COUNTY AGENT GUY
This summer’s plentiful mud and swarms of bugs has been a fortuitous combination for barn swallows. A vexation for one species is often a lucky break for another.
I recently espied a swarm of swallows perched on a power line. Their numbers were such that the wire sagged nearly to the ground. The nearby utility poles were pointing at each other instead of the sky.
It has also been a tremendous summer for cicadas. Our grove is home to approximately one billion of the boisterous bugs. Their chorus rattles the dishes and makes it difficult to hear the TV. Conversations must be shouted, giving the impression that my wife and I are arguing.
The cicadas that serenaded us were nearly old enough to vote. They spent most of their existence underground as ugly, slimy, icky-white slugs. After 17 years the nymphs emerged and molted and began to noisily announce that they were looking for love. Which is pretty much the story of my life.
This also is the time of the year when I suffered my first serious financial setback.
My uncle Ray gave me a silver dollar when I was about 8 years old. This was a time when a silver dollar was made of actual silver instead of some weird base metal.
I was extremely proud of my 1921 Morgan dollar. Owning real money meant that I suddenly needed a real wallet.
At Woolworth’s I purchased a wallet that was made of red plastic and featured a cartoon of a car. It also contained a card for Important Information, which I dutifully filled out: name, address (Route 1. Jens and Ole’s old place) and all four digits of our phone number.
I stashed my silver dollar in the coin compartment and carried the wallet in my back pocket whenever I went to town. I had no intention of spending that dollar as I considered it my good luck charm. Plus, it was there for emergencies such as if I were captured by buccaneers. The pirates would appreciate my appreciation of real silver and thus let me go.
One blazing summer afternoon I went to town with Dad. A street carnival grabbed my attention and wouldn’t let it go. I begged Dad to let me visit the carnival, arguing that I was old enough to do so unsupervised. He finally relented, probably just to get relief from my incessant begging.
The Tilt-A-Whirl left me feeling tilted and the Scrambler scrambled my stomach. Taking a break from the rides, my eye fell upon a crane claw prize machine.
I duly deposited my nickel — and was deeply disappointed when I failed to win a toy! It had looked like such a sure thing!
A small knot of boys had formed around me to watch as I wasted my nickel. When it was over, one of the older boys clapped me on the shoulder and said, “Congratulations, kid! You’ve just been had!”

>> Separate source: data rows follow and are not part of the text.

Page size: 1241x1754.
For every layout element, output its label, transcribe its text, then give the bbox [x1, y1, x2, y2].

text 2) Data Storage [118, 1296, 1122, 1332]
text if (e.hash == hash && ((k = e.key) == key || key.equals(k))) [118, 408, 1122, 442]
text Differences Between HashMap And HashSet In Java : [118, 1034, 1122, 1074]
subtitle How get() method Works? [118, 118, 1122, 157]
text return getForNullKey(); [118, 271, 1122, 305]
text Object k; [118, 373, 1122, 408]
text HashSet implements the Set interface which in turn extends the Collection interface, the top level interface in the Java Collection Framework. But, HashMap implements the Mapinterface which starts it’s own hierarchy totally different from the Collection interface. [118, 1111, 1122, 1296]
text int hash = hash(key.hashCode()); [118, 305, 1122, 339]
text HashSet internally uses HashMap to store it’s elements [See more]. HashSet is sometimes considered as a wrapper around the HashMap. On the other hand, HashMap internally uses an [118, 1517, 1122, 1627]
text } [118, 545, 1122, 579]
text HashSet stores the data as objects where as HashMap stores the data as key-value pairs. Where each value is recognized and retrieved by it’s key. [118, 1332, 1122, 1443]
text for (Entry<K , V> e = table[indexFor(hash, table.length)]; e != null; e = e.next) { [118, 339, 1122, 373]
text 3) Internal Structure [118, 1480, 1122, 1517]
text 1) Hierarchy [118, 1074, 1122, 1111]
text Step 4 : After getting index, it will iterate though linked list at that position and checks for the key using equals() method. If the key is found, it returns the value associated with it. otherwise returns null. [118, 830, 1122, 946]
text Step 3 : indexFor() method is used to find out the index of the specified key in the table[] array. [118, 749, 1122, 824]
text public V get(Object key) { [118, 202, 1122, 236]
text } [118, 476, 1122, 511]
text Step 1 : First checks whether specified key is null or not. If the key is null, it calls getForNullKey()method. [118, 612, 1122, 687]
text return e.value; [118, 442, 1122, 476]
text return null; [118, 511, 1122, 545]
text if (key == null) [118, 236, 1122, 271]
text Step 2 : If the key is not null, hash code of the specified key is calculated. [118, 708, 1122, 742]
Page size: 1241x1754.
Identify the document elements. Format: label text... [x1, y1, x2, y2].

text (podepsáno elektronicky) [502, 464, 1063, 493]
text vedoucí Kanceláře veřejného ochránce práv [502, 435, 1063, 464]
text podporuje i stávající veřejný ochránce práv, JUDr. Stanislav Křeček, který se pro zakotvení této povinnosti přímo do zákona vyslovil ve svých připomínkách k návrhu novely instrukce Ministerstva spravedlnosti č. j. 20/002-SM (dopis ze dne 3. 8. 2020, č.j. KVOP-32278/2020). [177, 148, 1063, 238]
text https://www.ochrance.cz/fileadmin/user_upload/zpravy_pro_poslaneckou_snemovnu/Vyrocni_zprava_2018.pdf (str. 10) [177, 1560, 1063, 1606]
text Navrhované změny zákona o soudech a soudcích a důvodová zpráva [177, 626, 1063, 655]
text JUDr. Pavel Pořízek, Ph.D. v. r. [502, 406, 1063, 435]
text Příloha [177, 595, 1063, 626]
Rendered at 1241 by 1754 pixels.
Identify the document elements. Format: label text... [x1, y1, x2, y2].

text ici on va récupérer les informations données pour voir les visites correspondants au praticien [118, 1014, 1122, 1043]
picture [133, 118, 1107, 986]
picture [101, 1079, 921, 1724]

After the carnival our next destination was Jacobson Brothers Welding, where Dad stopped to see about some repair work. Dad commenced to jawing with some other farmers, so I entertained myself by visiting the scrapheap behind the shop.
Wandering aimlessly through the scrap iron, I wondered if a carnival ride could be scraped up from the heap of rusty steel. It certainly seemed possible, although safety might be an issue. But then again, so was it at the street carnival.
Finally arriving at home, I went to put my wallet away — only to discover it gone! I searched the car. Nothing! We returned to the welding shop and I scoured the scrapheap but couldn’t find anything even vaguely resembling a boy’s red plastic wallet.
A metal detector is usually deployed to find lost coinage, but I think in this case it wouldn’t have been of much use. Imagine all the false alarms!
It was eventually concluded that my wallet and my lucky dollar were irrevocably lost. Maybe it whirled out in the Tilt-A-Whirl or scrambled away in the Scrambler. It’s also possible that my pocket was picked by that boy at the claw machine. It began to seem more and more likely that he was a “carny” kid.
I recently related this sad story to my wife. She wordlessly went to the cupboard and from its depths retrieved a girl’s coin purse. Said purse was opened and summarily produced a Morgan silver dollar!
MY silver dollar! There can be no doubt; it has the same date, the Lady Liberty with her frumpy cap, the spread-eagle eagle on the reverse side!
This clarifies many things, including why I wasn’t able to find my lucky silver dollar all those years ago. But above all, it explains why I’ve felt so fortunate ever since I met my wife.